---------- Passage ----------

German Ford Werke and Opel executives were integrated into the highest levels of the Third Reich's wartime production planning. As the war wore on and production became the highest homefront priority, they and their fellow corporate managers took an increasingly important role at the Reich Armaments Ministry. Contact between the German subsidiaries and the U.S. mother corporations continued up until the outbreak of war between the United States and Germany in December 1941, and there is ample evidence of subsequent communications.
During the war, the Nazi Reich used millions of POWs, civilians from German-occupied countries, and concentration camp prisoners as forced laborers in the German homefront economy. In the absence of millions of German men who had been sent to the front, forced labor became indispensible to German war production and agriculture.

---------- Provided information ----------

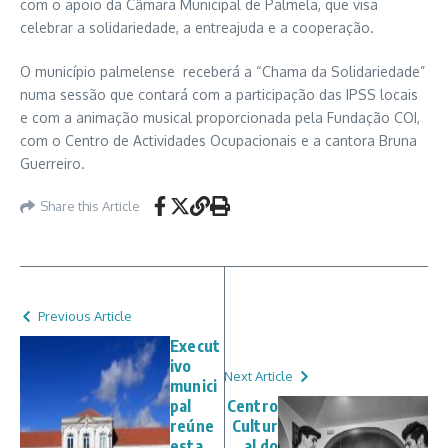
com o apoio da Câmara Municipal de Palmela, que visa
celebrar a solidariedade, a entreajuda e a cooperação.
O município palmelense receberá a “Chama da Solidariedade”
numa sessão que contará com a participação das IPSS locais
e com a animação musical proporcionada pela Fundação COI,
com o Centro de Actividades Ocupacionais e a cantora Bruna
Guerreiro.
Share this Article
Previous Article
Execut
ivo
Next Article
munici
pal
Centro
reúne
Cultur
esta
al do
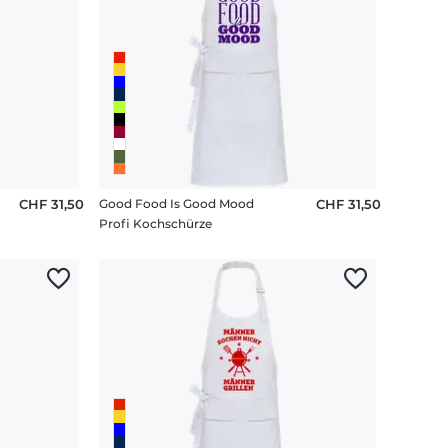
CHF 31,50
Good Food Is Good Mood
CHF 31,50
Profi Kochschürze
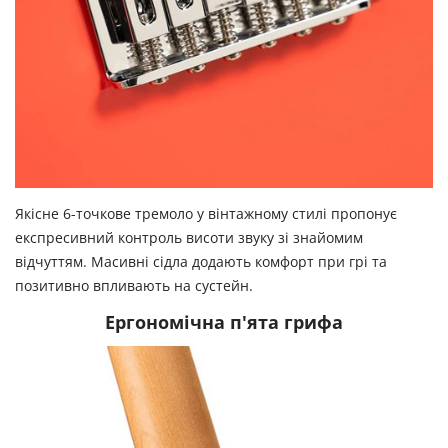
Якісне 6-точкове тремоло у вінтажному стилі пропонує
експресивний контроль висоти звуку зі знайомим
відчуттям. Масивні сідла додають комфорт при грі та
позитивно впливають на сустейн.
Ергономічна п'ята грифа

----------

• **Task statement**: Please continue the passage above on Ford Werke, Opel, and Nazi wartime production, picking up after its final sentence.

• **Answer section**:
As of August 1944, the high point of Nazi forced-labor programs, 8 million foreigners were being used as forced laborers within the borders of the Reich. The largest groups consisted of civilians rounded up from the occupied territories of the Soviet Union (mostly young women) and Poland as well as in the West, POWs from France, Poland, the Soviet Union and other countries, and Jewish and other laborers provided by the concentration camps in "work-to-death" programs.
Starting already in 1940, Ford Werke and Opel also made use of thousands of forced laborers. POWs and civilian detainees, deported to Germany by the Nazi authorities, were kept at private camps owned and managed by the companies.
In the longest section of the book, ten people who were forced to work at Ford Werke recall their wartime experiences in oral testimonies. Their story is vivid and moving.
For more than fifty years, legal and political obstacles frustrated efforts to gain compensation for Nazi-era forced labor. The book briefly reviews that history.
In 1998, former forced laborers filed dozens of class action lawsuits against German corporations in U.S. courts. The first lawsuit was filed against Ford Motor Company and Ford Werke AG, and General Motors was also sued in a wave of litigation that hit nearly every major German corporation, from Volkswagen and Daimler-Benz to Siemens and Bosch.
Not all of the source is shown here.